### WORK REQUEST:
The pictures are to be left out when the listing below is reproduced word for word.

### PROVIDED DATA:
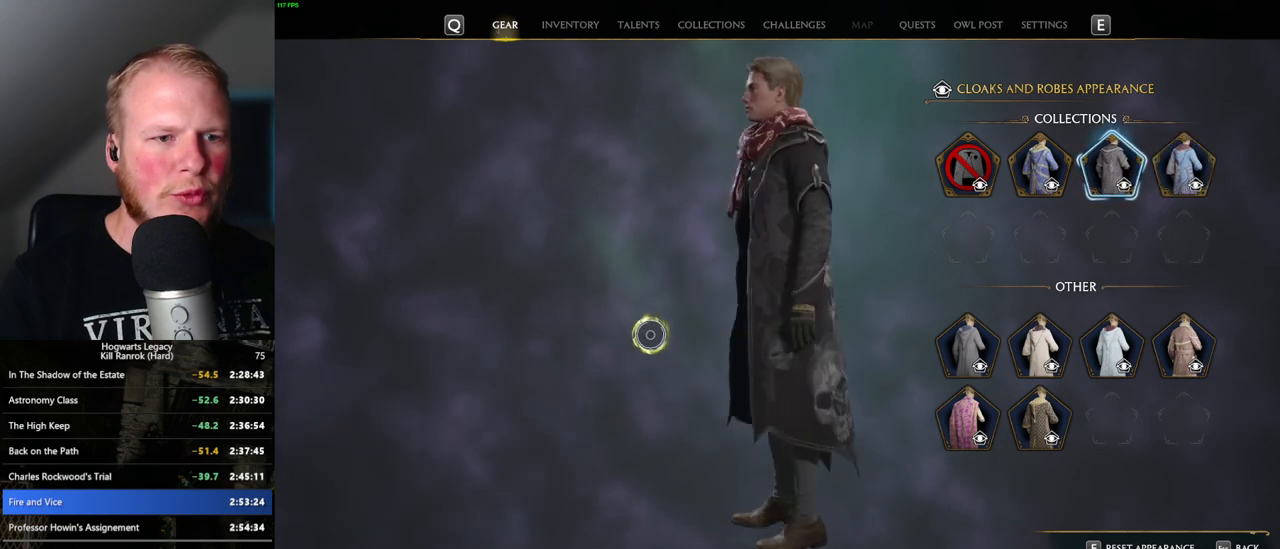
{"keys": [], "mouse": ["left"], "events": []}
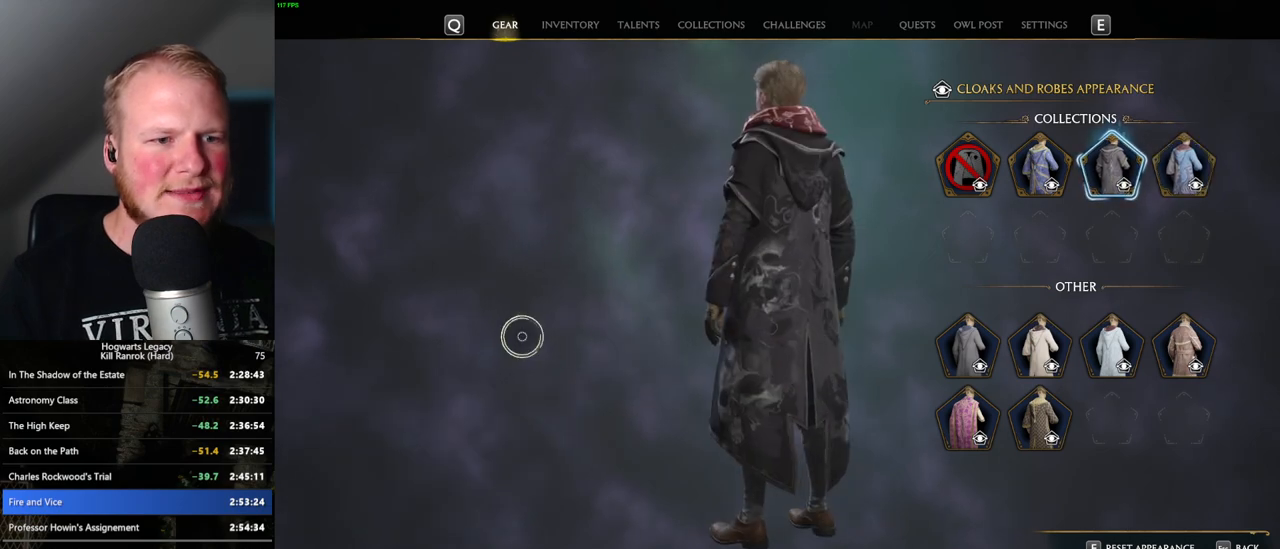
{"keys": [], "mouse": ["left"], "events": []}
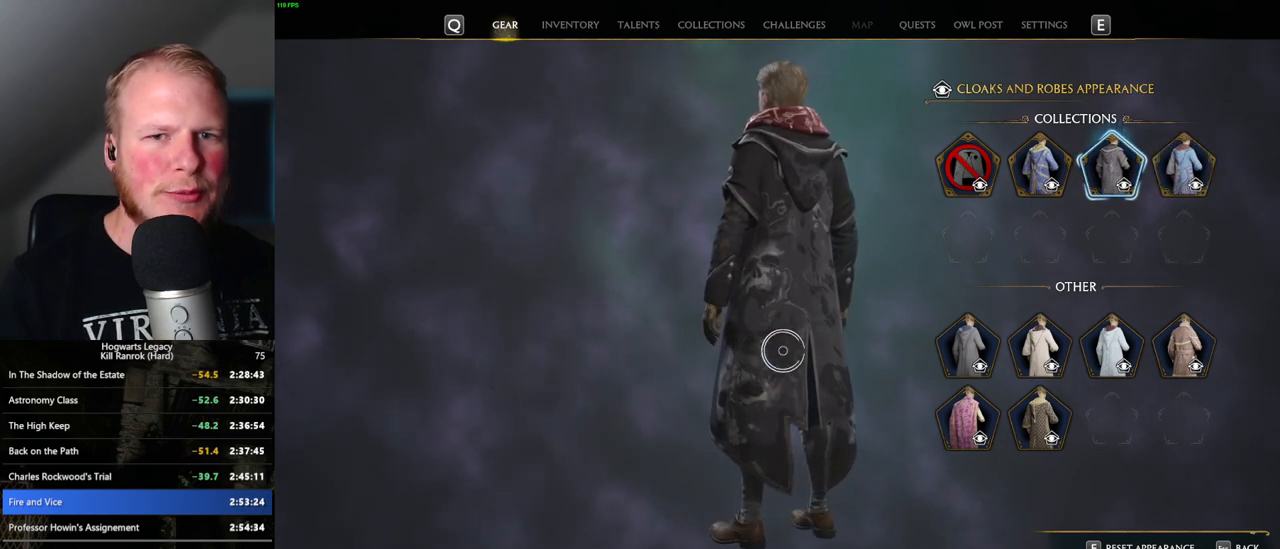
{"keys": [], "mouse": [], "events": [[100, "mouse_left", "up"]]}
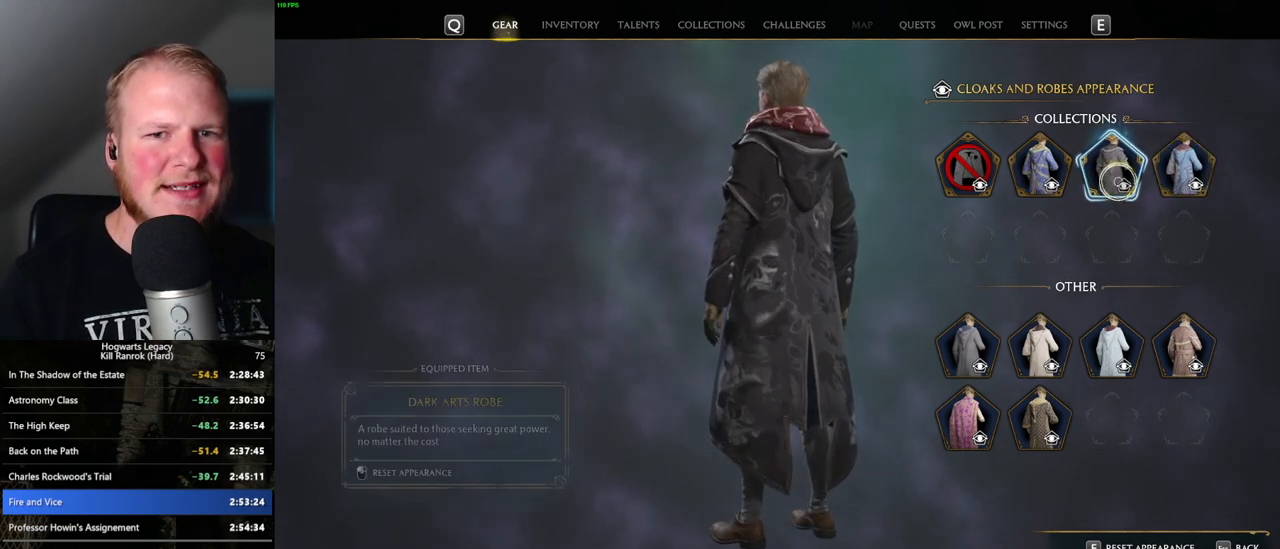
{"keys": [], "mouse": [], "events": []}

### SOLUTION BELOW:
{"keys": [], "mouse": ["left"], "events": []}
{"keys": [], "mouse": ["left"], "events": []}
{"keys": [], "mouse": [], "events": [[100, "mouse_left", "up"]]}
{"keys": [], "mouse": [], "events": []}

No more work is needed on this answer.